Dynamic business leader and global cybersecurity expert, Charles Eagan, is the Chief Technology Officer of BlackBerry. We spoke with him about his interpretation of emerging technology trends in Canada’s digital economy and his insights on how enterprise executives can make their intelligent cyber environments more secure.

Mediaplanet: What kind of changes have you seen in Canadian organizations and their outlook on data security in the past year?

Charles Eagan: Canadian organizations are demonstrating intense growth in their awareness of the need to secure their data. They’re beginning to understand the complexity of security issues as well as their global and shareholder responsibility to protect data, and they’re reaching out to experts more.

Recent mass privacy breaches have raised public awareness of the importance of transparency and responsible stewardship when it comes to how companies manage data.

MP: What do you think is the biggest misconception preventing company executives from understanding the importance of developing a cyber resilience strategy?

CE: It’s a complex topic that I think many executives aren’t sure how to approach. I think the biggest misconception is the belief that as long as organizations have a strong security posture, they’re safe. There’s a certain amount of complacency, likely grounded in the common bias of optimism — a fallacy of invincibility. Executives don’t realize how exponential growth in connected products is making them more vulnerable to cyber intrusion by the day. A strong cyber resiliency strategy includes both recognizing the inevitability of an attack as well as developing a plan to ensure the business can maintain critical functions and quickly return to normal in the face of intrusions.

MP: According to Statista, the number of connected mobile devices is expected to rise to 31.9 million by 2019. As more organizations start to adopt smart technology into their enterprise operations, how will this increase affect enterprise security?

CE: The rapid expansion of the vast global network of IoT connected devices makes cyber intrusion inevitable. All of these connected smart devices and access to those devices become targets with every connected node exponentially increasing the security risk of a network. If a single endpoint in a smart system is unprotected, the entire system is at risk. With this smart world comes a lot more exposure. It can be managed, but it will require that organizations up their games in terms of securing every endpoint.

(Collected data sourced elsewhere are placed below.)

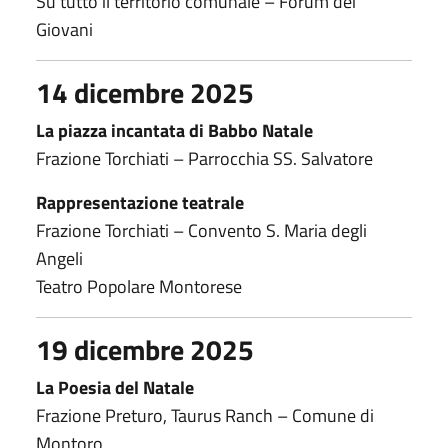
Su tutto il territorio comunale – Forum dei
Giovani
14 dicembre 2025
La piazza incantata di Babbo Natale
Frazione Torchiati – Parrocchia SS. Salvatore
Rappresentazione teatrale
Frazione Torchiati – Convento S. Maria degli
Angeli
Teatro Popolare Montorese
19 dicembre 2025
La Poesia del Natale
Frazione Preturo, Taurus Ranch – Comune di
Montoro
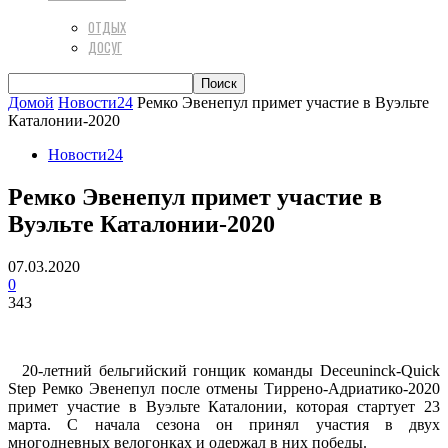
ОТДЫХ
ДОСУГ
Домой
Новости24
Ремко Эвенепул примет участие в Вуэльте
Каталонии-2020
Новости24
Ремко Эвенепул примет участие в
Вуэльте Каталонии-2020
07.03.2020
0
343
20-летний бельгийский гонщик команды Deceuninck-Quick
Step Ремко Эвенепул после отмены Тиррено-Адриатико-2020
примет участие в Вуэльте Каталонии, которая стартует 23
марта. С начала сезона он принял участия в двух
многодневных велогонках и одержал в них победы.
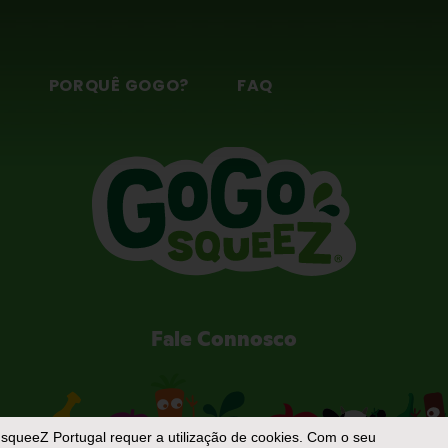
S
PORQUÊ GOGO?
FAQ
Fale Connosco
squeeZ Portugal
requer a utilização de cookies. Com o seu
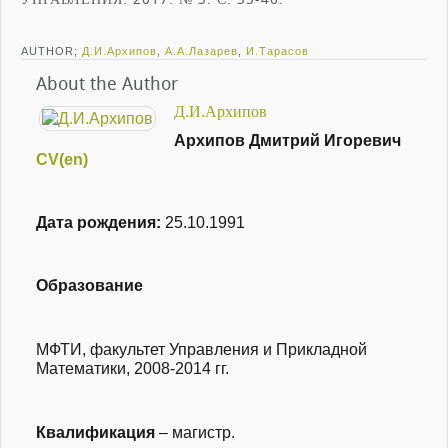
AUTHOR;
Д.И.Архипов
,
А.А.Лазарев
,
И.Тарасов
About the Author
Д.И.Архипов
Архипов Дмитрий Игоревич
CV(en)
Дата рождения:
25.10.1991
Образование
МФТИ, факультет Управления и Прикладной
Математики,
2008-2014 гг.
Квалификация
– магистр.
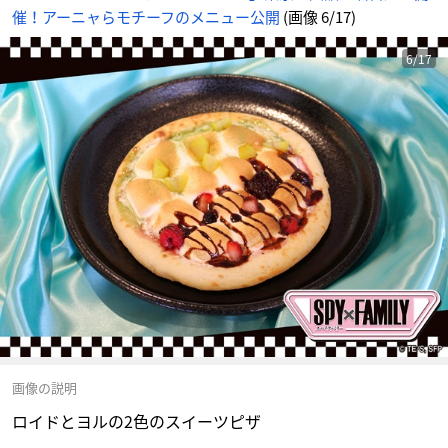
催！アーニャらモチーフのメニュー公開
(画像 6/17)
6/17
画像の説明
ロイドとヨルの2色のスイーツピザ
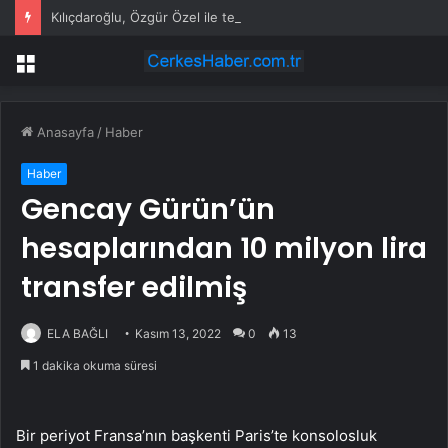
Kılıçdaroğlu, Özgür Özel ile telefonda görüştü
Menü
Anasayfa
/
Haber
Haber
Gencay Gürün’ün
hesaplarından 10 milyon lira
transfer edilmiş
ELA BAĞLI
Kasım 13, 2022
0
13
1 dakika okuma süresi
Bir periyot Fransa’nın başkenti Paris’te konsolosluk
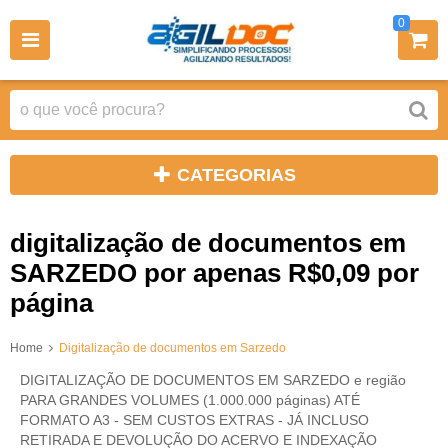
0
CATEGORIAS
digitalização de documentos em
SARZEDO por apenas R$0,09 por
página
Home
Digitalização de documentos em Sarzedo
DIGITALIZAÇÃO DE DOCUMENTOS EM SARZEDO e região
PARA GRANDES VOLUMES (1.000.000 páginas) ATÉ
FORMATO A3 - SEM CUSTOS EXTRAS - JÁ INCLUSO
RETIRADA E DEVOLUÇÃO DO ACERVO E INDEXAÇÃO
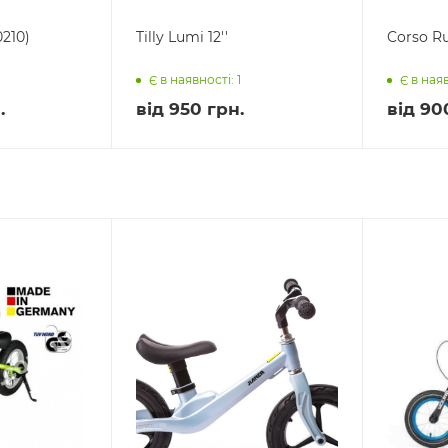
210)
Tilly Lumi 12''
Corso Ru
Є в наявності: 1
Є в наяв
.
від
950 грн.
від
90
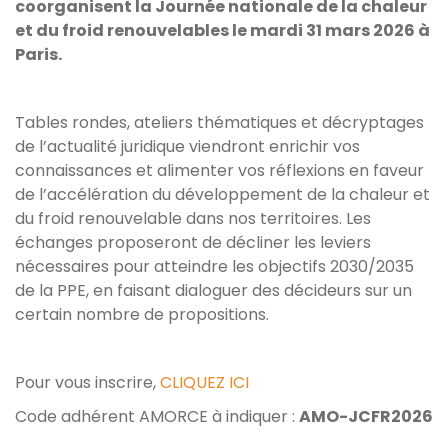
coorganisent la Journée nationale de la chaleur
et du froid renouvelables le mardi 31 mars 2026 à
Paris.
Tables rondes, ateliers thématiques et décryptages
de l’actualité juridique viendront enrichir vos
connaissances et alimenter vos réflexions en faveur
de l’accélération du développement de la chaleur et
du froid renouvelable dans nos territoires. Les
échanges proposeront de décliner les leviers
nécessaires pour atteindre les objectifs 2030/2035
de la PPE, en faisant dialoguer des décideurs sur un
certain nombre de propositions.
Pour vous inscrire,
CLIQUEZ ICI
Code adhérent AMORCE à indiquer :
AMO-JCFR2026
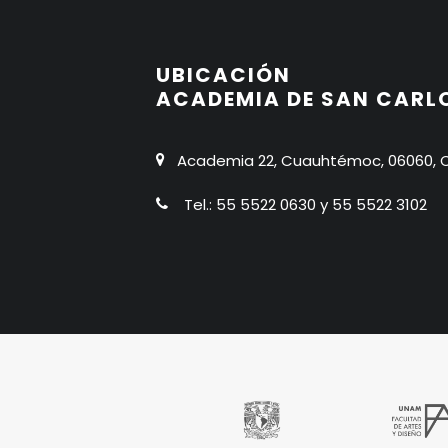
UBICACIÓN
ACADEMIA DE SAN CARL
Academia 22, Cuauhtémoc, 06060, C
Tel.: 55 5522 0630 y 55 5522 3102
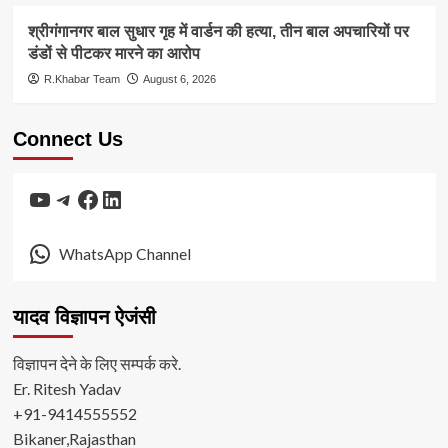
श्रीगंगानगर बाल सुधार गृह में वार्डन की हत्या, तीन बाल अपचारियों पर
डंडों से पीटकर मारने का आरोप
R.Khabar Team
August 6, 2026
Connect Us
YouTube
Telegram
Facebook
LinkedIn
WhatsApp Channel
यादव विज्ञापन ऐजंसी
विज्ञापन देने के लिए सम्पर्क करे.
Er. Ritesh Yadav
+91-9414555552
Bikaner,Rajasthan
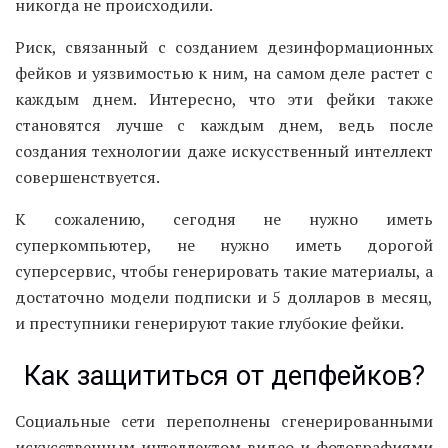
никогда не происходили.
Риск, связанный с созданием дезинформационных
фейков и уязвимостью к ним, на самом деле растет с
каждым днем. Интересно, что эти фейки также
становятся лучше с каждым днем, ведь после
создания технологии даже искусственный интеллект
совершенствуется.
К сожалению, сегодня не нужно иметь
суперкомпьютер, не нужно иметь дорогой
суперсервис, чтобы генерировать такие материалы, а
достаточно модели подписки и 5 долларов в месяц,
и преступники генерируют такие глубокие фейки.
Как защититься от депфейков?
Социальные сети переполнены сгенерированными
искусственным интеллектом видео и фотографиями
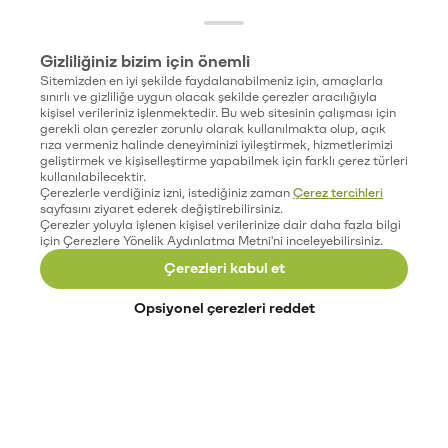
Gizliliğiniz bizim için önemli
Sitemizden en iyi şekilde faydalanabilmeniz için, amaçlarla
sınırlı ve gizliliğe uygun olacak şekilde çerezler aracılığıyla
kişisel verileriniz işlenmektedir. Bu web sitesinin çalışması için
gerekli olan çerezler zorunlu olarak kullanılmakta olup, açık
rıza vermeniz halinde deneyiminizi iyileştirmek, hizmetlerimizi
geliştirmek ve kişiselleştirme yapabilmek için farklı çerez türleri
kullanılabilecektir.
Çerezlerle verdiğiniz izni, istediğiniz zaman
Çerez tercihleri
sayfasını ziyaret ederek değiştirebilirsiniz.
Çerezler yoluyla işlenen kişisel verilerinize dair daha fazla bilgi
için Çerezlere Yönelik Aydınlatma Metni'ni inceleyebilirsiniz.
Çerezleri kabul et
Opsiyonel çerezleri reddet
Paribu’yu keşfet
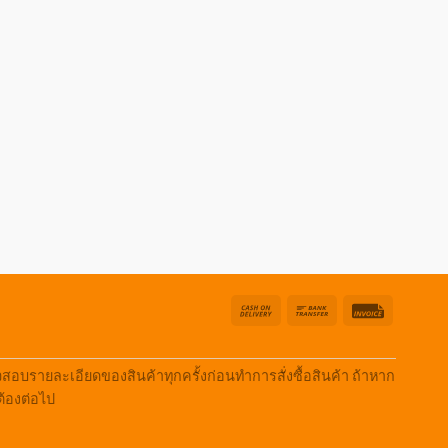
Cash
Bank
Invoice
On
Transfer
Delivery
บรายละเอียดของสินค้าทุกครั้งก่อนทำการสั่งซื้อสินค้า ถ้าหาก
ต้องต่อไป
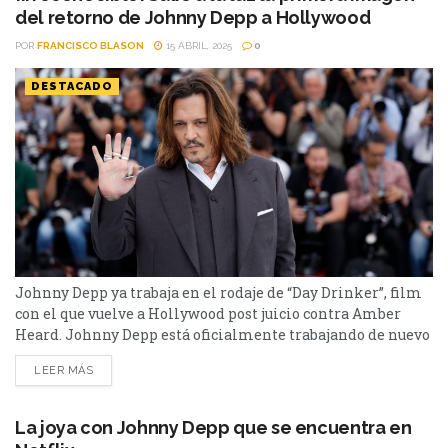
del retorno de Johnny Depp a Hollywood
POR
FRANCISCO BLASON
15 ABRIL, 2025
0
DESTACADO
Johnny Depp ya trabaja en el rodaje de “Day Drinker”, film
con el que vuelve a Hollywood post juicio contra Amber
Heard. Johnny Depp está oficialmente trabajando de nuevo
para una producción Hollywoodense. El reconocido actor,
LEER MÁS
que le dio vida a personajes icónicos como Jack Sparrow,
participa del rodaje de “Day Drinker”, el film que
protagonizará con Penélope Cruz y...
La joya con Johnny Depp que se encuentra en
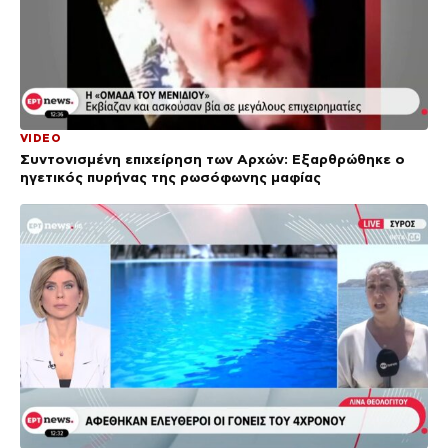
VIDEO
Συντονισμένη επιχείρηση των Αρχών: Εξαρθρώθηκε ο
ηγετικός πυρήνας της ρωσόφωνης μαφίας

MP: How can leveraging machine learning (ML) and artificial intelligence (AI) technology optimize enterprise security?

CE: Maturing ML and AI technologies are giving rise to new possibilities for cyber threat protection. ML and AI allow us, for instance, to automatically flag unusual patterns and enable the detection of network problems and cyber attacks in real-time.

These technologies are being developed to recognize patterns in our environment and apply complex analytics that will supply deeper insights and greater security.

While the technology is still developing, rapid advances in the science mean we’re getting closer to the end of the flawed model of traditional passwords by replacing them with a digital identity that’s functionally impossible to clone.

MP: What do you see as some of the biggest cyber resilience pain points that company executives should keep on their radars over the next couple of years?

CE: Once awareness has been achieved, CIOs and company executives will face challenges in finding a workforce with the skillset required to support their strategy. It’s been widely reported that there’s a visible talent shortage across the sector, with demand continuing to exceed supply for highly-specialized IT, strategic planning, and cybersecurity skills needed to supply resilience across organizations.

Another challenge of joining the connected world is staying ahead of the continually-evolving threat environment. As the threats mature, truly resilient organizations must continually assess situations and absorb new intelligence, lessons learned, and emerging practices that can incorporated into their plans.